Interests of the general public : The expression "interests of the general public" in Clauses 6 and 6 of Article 19 differs from the expression 'interests of public order" in Clauses (3) and (4). Bo, the State shall be competent to impose restrictions under Clauses (5) and (6) not only on grounds of public order but also on grounds of social and economic policy or on the ground of the "common good" e. g. for securing the objects referred to in Clauses (b) to (c) of Article 39.
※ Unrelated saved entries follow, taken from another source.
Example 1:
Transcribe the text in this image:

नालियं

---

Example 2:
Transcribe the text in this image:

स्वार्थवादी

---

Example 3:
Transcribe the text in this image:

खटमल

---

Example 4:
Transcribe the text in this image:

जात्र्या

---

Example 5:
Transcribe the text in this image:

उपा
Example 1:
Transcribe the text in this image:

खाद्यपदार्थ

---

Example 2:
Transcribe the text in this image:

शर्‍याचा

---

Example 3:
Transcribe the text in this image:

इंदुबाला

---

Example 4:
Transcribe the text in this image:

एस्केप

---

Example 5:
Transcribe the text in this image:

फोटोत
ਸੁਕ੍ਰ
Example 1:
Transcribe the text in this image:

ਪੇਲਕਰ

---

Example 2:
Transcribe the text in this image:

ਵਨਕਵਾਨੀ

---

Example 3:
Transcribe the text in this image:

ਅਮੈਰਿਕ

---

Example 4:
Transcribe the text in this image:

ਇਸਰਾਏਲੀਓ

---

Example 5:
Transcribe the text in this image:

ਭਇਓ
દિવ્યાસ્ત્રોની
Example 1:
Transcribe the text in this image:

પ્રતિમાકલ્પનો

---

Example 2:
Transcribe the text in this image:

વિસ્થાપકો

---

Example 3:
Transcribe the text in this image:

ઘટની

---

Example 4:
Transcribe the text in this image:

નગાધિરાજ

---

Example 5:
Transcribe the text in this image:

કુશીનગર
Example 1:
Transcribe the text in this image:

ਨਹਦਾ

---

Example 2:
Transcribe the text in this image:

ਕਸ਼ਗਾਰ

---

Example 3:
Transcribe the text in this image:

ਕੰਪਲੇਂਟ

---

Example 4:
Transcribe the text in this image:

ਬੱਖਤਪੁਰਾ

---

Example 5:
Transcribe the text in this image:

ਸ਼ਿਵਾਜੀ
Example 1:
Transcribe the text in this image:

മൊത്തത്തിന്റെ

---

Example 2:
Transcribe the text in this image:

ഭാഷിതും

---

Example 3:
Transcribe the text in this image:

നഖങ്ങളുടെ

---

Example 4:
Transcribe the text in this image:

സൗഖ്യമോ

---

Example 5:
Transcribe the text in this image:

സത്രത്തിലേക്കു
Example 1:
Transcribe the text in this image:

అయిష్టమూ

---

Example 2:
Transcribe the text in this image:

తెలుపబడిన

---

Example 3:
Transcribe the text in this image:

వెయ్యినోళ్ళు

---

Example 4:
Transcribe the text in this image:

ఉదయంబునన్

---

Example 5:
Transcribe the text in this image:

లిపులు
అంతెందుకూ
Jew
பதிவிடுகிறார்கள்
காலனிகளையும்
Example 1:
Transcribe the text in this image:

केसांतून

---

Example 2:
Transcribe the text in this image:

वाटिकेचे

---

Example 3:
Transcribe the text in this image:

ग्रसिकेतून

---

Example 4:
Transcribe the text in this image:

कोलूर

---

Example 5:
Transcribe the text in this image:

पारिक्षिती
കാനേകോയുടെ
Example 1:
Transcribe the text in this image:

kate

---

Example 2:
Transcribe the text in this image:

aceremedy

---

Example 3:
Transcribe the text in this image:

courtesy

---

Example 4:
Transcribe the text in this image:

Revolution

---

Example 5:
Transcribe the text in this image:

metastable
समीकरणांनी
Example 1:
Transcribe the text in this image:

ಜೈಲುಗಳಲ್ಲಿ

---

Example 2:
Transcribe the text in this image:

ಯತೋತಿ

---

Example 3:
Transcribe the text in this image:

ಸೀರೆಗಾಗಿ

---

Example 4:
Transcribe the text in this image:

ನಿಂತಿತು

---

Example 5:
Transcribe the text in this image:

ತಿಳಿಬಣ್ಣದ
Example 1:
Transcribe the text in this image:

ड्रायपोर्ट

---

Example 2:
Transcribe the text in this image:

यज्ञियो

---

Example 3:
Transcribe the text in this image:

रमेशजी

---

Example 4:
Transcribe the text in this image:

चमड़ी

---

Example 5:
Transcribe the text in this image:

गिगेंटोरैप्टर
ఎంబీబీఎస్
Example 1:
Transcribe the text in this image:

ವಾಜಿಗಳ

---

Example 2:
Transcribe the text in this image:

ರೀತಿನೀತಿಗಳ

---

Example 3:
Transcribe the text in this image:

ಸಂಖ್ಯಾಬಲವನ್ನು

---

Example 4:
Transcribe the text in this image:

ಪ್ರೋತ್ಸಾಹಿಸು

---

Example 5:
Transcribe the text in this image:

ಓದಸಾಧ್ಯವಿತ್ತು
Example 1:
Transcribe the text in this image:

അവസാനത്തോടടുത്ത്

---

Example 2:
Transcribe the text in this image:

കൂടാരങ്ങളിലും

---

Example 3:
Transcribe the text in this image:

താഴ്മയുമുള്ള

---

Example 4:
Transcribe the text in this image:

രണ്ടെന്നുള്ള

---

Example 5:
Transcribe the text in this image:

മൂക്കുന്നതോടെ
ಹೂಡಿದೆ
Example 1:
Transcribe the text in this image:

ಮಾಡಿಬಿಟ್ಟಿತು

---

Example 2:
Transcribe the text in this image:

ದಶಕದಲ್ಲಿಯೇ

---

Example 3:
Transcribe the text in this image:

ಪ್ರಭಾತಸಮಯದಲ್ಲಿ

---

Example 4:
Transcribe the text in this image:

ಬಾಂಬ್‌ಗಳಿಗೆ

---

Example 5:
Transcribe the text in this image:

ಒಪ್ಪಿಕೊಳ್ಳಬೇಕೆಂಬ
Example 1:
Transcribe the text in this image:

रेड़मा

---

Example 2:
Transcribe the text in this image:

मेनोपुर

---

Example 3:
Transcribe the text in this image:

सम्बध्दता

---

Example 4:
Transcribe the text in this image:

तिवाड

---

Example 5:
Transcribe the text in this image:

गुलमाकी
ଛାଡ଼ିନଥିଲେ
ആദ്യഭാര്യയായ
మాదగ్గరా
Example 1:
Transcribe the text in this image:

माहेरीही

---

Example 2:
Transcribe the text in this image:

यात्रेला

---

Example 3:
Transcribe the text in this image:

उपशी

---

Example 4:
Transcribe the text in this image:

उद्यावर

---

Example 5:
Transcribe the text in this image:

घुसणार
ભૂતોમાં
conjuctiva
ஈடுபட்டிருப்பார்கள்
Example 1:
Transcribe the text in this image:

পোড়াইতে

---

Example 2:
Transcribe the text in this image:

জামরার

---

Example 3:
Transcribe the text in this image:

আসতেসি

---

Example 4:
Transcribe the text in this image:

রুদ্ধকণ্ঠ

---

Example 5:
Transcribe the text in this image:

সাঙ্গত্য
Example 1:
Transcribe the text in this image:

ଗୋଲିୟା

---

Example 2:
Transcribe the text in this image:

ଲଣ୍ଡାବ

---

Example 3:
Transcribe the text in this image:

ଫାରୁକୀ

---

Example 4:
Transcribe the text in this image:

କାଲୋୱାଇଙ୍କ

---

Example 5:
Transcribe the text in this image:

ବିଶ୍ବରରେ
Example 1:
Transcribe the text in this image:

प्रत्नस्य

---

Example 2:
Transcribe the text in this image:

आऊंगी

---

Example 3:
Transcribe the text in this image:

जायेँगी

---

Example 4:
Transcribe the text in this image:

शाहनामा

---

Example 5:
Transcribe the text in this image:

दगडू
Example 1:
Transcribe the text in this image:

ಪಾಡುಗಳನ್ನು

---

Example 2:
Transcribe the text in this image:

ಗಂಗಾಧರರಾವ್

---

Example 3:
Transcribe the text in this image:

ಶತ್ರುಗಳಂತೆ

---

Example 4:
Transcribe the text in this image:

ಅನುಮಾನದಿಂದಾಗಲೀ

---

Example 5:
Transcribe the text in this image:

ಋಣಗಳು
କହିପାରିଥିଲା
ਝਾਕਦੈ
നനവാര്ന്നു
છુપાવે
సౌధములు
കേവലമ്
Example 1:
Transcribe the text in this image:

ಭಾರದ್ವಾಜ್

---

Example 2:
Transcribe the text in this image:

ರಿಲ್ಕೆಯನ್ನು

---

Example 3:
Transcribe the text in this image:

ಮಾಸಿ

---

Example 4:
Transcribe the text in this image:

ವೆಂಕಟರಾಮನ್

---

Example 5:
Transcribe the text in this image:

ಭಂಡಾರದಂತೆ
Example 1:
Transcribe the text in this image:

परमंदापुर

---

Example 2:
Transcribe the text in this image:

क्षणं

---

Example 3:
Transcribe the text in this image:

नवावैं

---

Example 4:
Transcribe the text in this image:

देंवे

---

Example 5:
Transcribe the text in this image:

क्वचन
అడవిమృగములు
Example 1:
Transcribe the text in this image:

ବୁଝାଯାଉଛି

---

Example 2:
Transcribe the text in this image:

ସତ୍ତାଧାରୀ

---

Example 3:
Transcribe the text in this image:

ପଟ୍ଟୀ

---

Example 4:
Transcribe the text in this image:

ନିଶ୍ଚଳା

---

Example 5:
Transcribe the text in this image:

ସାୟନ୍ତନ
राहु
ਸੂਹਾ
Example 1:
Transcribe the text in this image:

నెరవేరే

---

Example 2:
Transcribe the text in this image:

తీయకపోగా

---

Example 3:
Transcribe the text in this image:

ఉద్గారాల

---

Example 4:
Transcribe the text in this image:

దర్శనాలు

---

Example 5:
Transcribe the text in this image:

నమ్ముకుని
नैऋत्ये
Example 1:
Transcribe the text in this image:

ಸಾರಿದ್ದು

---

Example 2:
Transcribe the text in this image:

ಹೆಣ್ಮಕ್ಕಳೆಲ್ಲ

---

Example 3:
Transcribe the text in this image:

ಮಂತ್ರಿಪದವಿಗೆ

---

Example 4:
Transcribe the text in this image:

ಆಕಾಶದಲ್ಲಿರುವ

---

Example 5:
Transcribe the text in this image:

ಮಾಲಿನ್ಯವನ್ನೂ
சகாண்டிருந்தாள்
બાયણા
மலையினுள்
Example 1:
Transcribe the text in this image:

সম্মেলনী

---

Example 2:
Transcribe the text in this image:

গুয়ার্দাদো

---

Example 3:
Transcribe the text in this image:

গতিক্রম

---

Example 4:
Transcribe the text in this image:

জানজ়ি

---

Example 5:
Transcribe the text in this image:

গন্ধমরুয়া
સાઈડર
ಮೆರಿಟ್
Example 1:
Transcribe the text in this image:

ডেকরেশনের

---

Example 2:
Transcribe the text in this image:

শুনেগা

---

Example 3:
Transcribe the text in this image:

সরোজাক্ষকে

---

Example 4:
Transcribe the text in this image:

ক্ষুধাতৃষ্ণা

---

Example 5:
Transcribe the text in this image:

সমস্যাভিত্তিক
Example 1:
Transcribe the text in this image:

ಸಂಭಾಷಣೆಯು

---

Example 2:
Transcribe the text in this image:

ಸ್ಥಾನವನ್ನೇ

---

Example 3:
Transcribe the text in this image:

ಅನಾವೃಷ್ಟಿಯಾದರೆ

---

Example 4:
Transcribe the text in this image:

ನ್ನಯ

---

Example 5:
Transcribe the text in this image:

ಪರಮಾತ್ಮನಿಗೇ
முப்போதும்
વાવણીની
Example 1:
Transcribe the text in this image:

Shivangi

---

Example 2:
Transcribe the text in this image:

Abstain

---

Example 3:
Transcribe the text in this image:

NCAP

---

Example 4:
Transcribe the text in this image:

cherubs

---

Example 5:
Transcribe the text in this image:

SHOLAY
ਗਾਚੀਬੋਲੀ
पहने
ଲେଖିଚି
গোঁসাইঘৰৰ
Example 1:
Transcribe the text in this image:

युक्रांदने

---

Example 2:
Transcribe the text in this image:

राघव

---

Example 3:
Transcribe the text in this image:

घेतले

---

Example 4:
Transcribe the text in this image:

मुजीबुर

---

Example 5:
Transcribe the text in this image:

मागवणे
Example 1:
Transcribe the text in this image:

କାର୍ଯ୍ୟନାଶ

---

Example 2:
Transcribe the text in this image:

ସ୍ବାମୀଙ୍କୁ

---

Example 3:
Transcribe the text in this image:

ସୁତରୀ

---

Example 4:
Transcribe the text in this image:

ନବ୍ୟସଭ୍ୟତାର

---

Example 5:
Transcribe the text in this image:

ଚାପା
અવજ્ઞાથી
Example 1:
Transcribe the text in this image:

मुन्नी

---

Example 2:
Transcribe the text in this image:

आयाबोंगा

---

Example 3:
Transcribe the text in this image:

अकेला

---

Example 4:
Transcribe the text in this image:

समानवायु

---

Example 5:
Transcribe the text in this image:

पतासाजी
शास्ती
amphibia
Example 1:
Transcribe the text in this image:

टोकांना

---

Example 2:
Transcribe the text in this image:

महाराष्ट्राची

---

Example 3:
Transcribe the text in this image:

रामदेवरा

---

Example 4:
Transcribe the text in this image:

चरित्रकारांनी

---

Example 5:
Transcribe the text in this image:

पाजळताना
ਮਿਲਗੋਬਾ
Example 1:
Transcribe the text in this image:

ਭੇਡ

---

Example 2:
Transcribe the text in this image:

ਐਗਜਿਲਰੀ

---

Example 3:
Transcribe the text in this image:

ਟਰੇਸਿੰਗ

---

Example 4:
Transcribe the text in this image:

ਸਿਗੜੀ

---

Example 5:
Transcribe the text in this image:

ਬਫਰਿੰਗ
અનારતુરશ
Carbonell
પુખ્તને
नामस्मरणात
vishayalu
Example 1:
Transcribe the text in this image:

26. The point for determination is whether Act IV of 1938 under the guise of protecting public interests places arbitrary restrictions or reasonable restrictions upon acquiring, holding and disposing of property. In Chintaman Rao v. The State of Madhya Pradesh, the phrase ''reasonable restrictions" has been
interpreted. The phrase "reasonable restrictions" connotes, according to the Supreme Court that the limitation imposed on a person in enjoyment of the right should not be arbitrary or of an excessive nature beyond what is required in the interests of the public, The word "reasonable" implies intelligent care and deliberation that is the choice of a cause which reason, dictates. Legislation which arbitrarily or excessively invades the right cannot be said to contain the quality of reasonableness and unless it strikes a proper balance between the freedom guaranteed in Article 19(1)(g) and the social control permitted by Clause 6 of Article 19 it must be held to be wanting in that quality.
27. In this case the Act IV of 1938 has done nothing more than to redress an admittedly serious state of affairs, namely, imminent ruination of the agriculturists, by prices falling down and interest mounting up. There was the great danger of cultivation passing out of the hands of the agriculturists who constituted the back-bone of the State into the hands of the money lending non-agriculturists classes. So the Legislature has stepped in and done nothing more than redressed this balance taking care, however, to see that the creditors were not also put to any hardship by preserving their capital in tact and ensuring reasonable rates of remuneration by way of interest and wiping out of the debts only when the lender has got back more than twice the principal advanced by him and which was in consonance with the ancient Hindu principle of Damdupat. The learned advocate for the appellant was unable to point out any circumstances showing that the reliefs provided for by the Act IV of 1938 were either unnecessary or arbitrary or of an excessive nature or not warranted by public interest. In fact the Constitution itself has conferred powers on the State Legislature in Schedule 7 list 11 -- State List item No. 30 lending and money lenders; relief of agricultural indebtedness to deal with money lending, money lenders and agricultural indebtedness. This regulation of money lending and money lenders and relief of agricultural indebtedness is considered to be legitimate exercise of the police powers of the State and in these days of the welfare State it is too late in the day to challenge it and in fact in this country such legislation has been enacted for a very long time even during the time of the British Administration. Therefore, looked at from any point of view it cannot be stated that this Act IV of 1936 places arbitrary restrictions on acquisition, holding and disposal of property.
28. The point of law taken, therefore, fails and the provisions of Act IV of 1938 are not repugnant to any of the provisions of the Constitution of India and are certainly infra vires thereof.
29. In the result this appeal fails and is dismissed with costs.